DIRECTIONS |
Go to the line with "b dist fails" in the material below and copy from there through the line with "#1466, priority: P0 -> P2", exactly. Pictures are not copied.

SUPPLIED MATERIAL |
^^^^^^^^

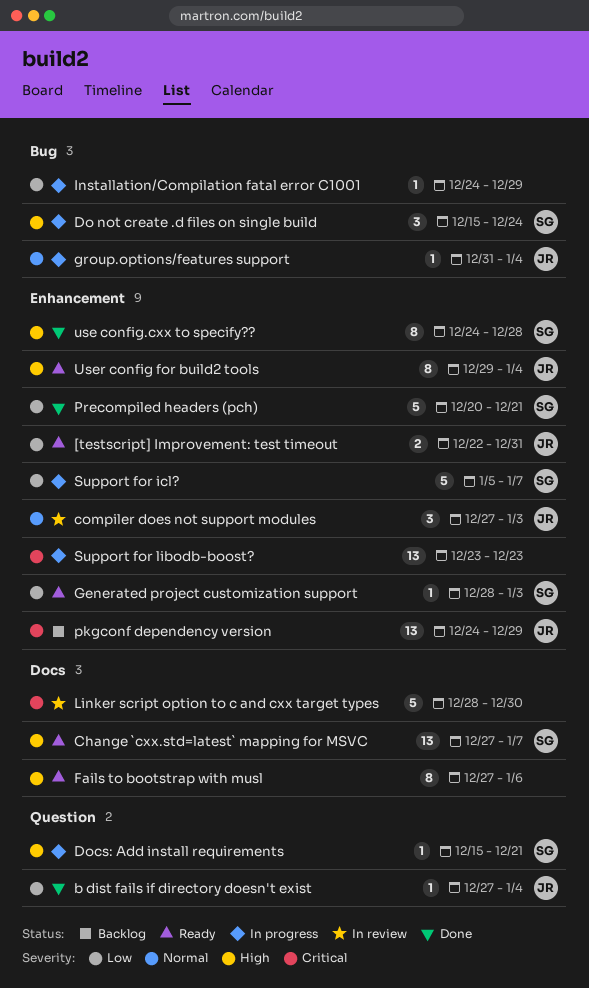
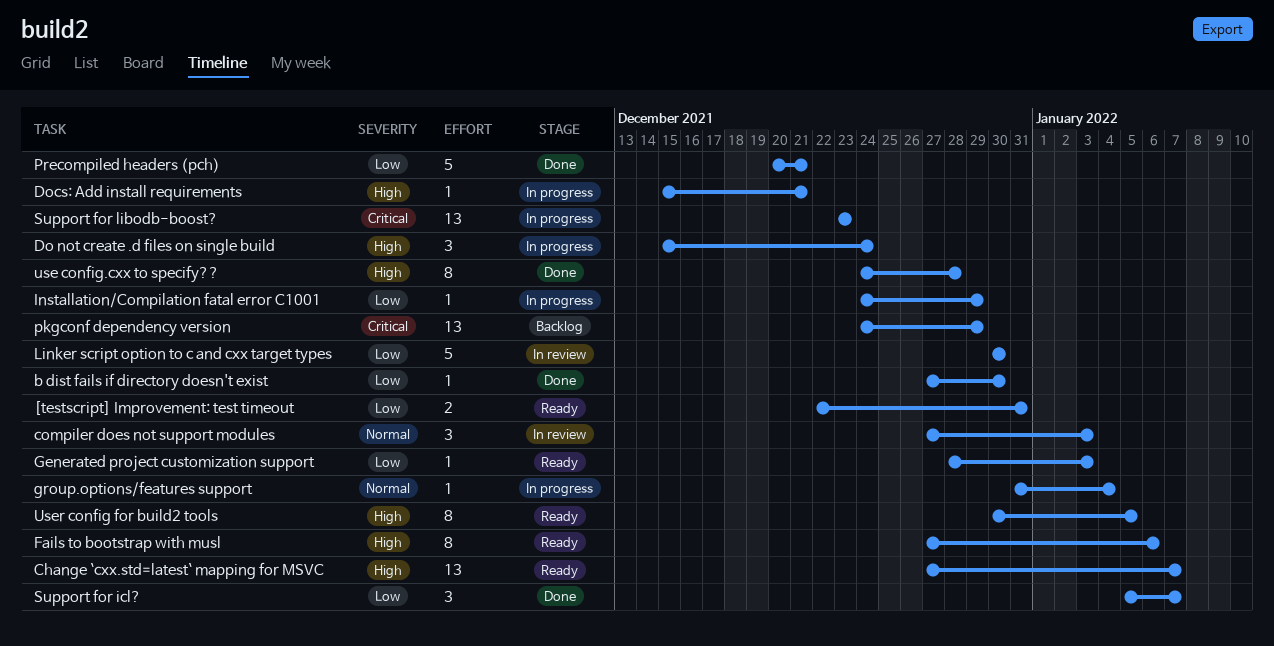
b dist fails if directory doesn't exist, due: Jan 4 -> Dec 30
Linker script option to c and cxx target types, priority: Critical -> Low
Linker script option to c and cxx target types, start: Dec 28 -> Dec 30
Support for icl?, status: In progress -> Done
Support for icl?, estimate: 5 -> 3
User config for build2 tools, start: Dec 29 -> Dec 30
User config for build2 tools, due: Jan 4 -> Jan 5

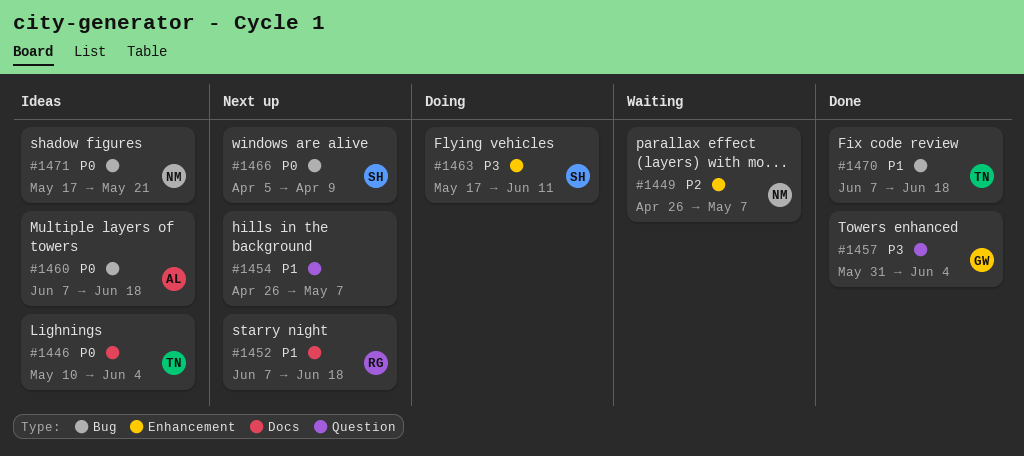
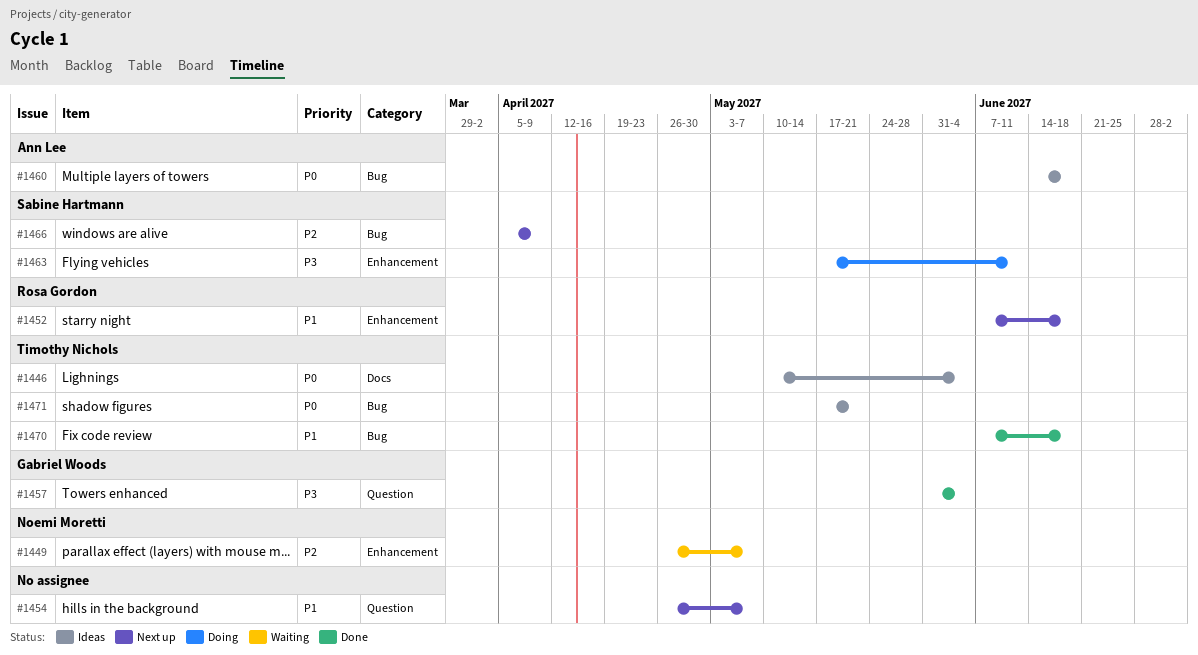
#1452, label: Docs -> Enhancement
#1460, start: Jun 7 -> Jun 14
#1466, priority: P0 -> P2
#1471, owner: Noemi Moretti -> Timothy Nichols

^^^^^^^^

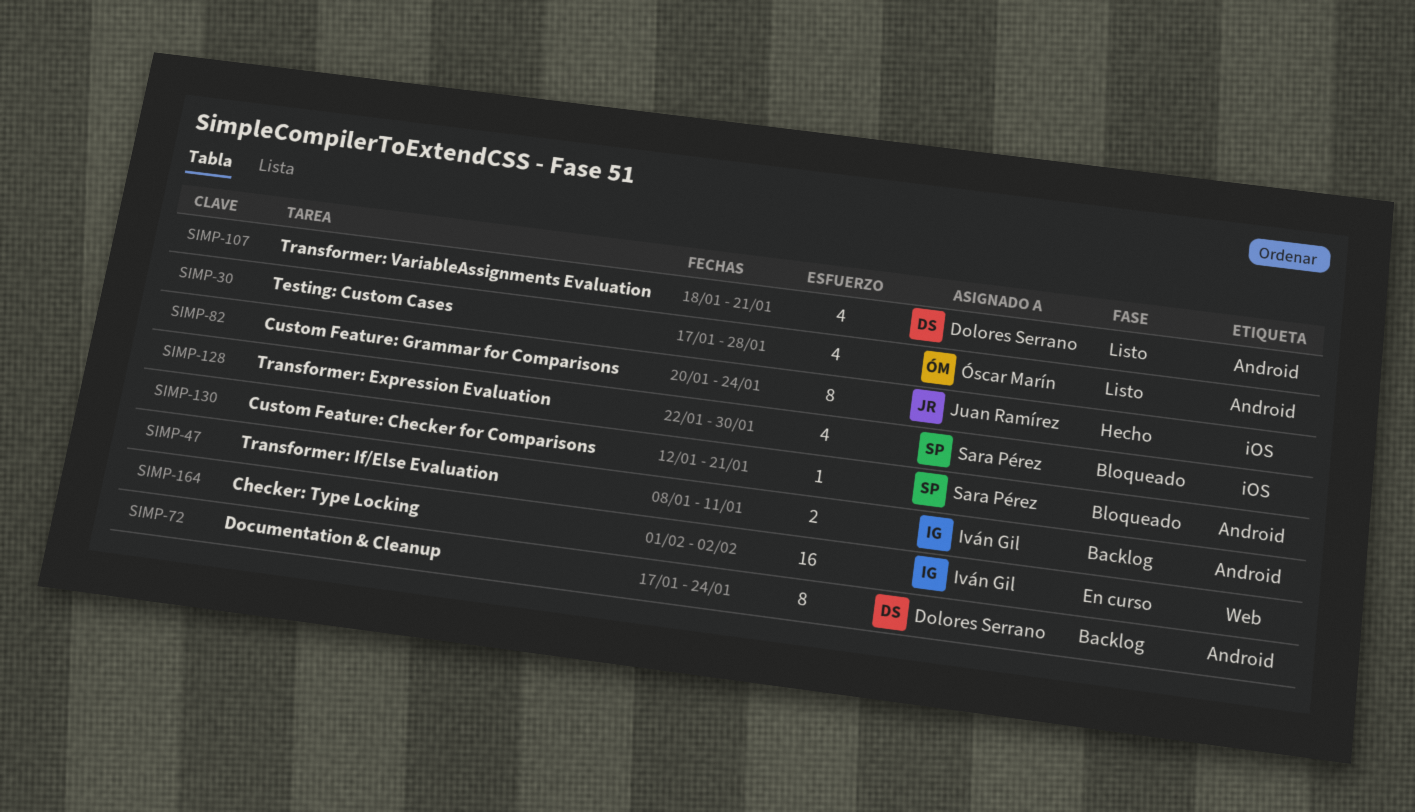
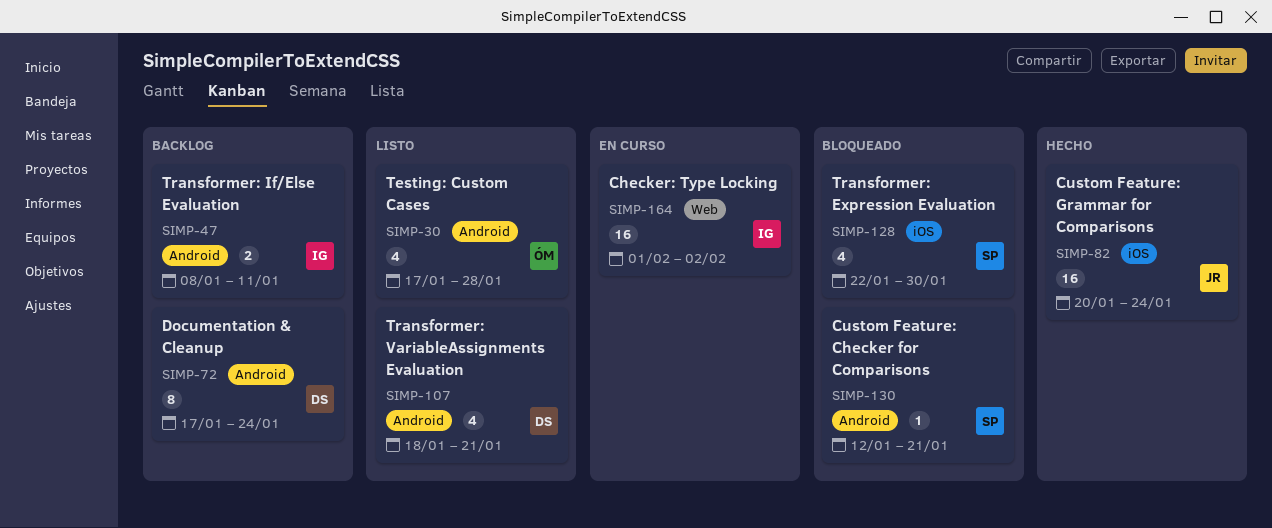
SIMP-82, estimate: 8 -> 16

^^^^^^^^

SOLUTION TO THIS EXERCISE |
b dist fails if directory doesn't exist, due: Jan 4 -> Dec 30
Linker script option to c and cxx target types, priority: Critical -> Low
Linker script option to c and cxx target types, start: Dec 28 -> Dec 30
Support for icl?, status: In progress -> Done
Support for icl?, estimate: 5 -> 3
User config for build2 tools, start: Dec 29 -> Dec 30
User config for build2 tools, due: Jan 4 -> Jan 5

#1452, label: Docs -> Enhancement
#1460, start: Jun 7 -> Jun 14
#1466, priority: P0 -> P2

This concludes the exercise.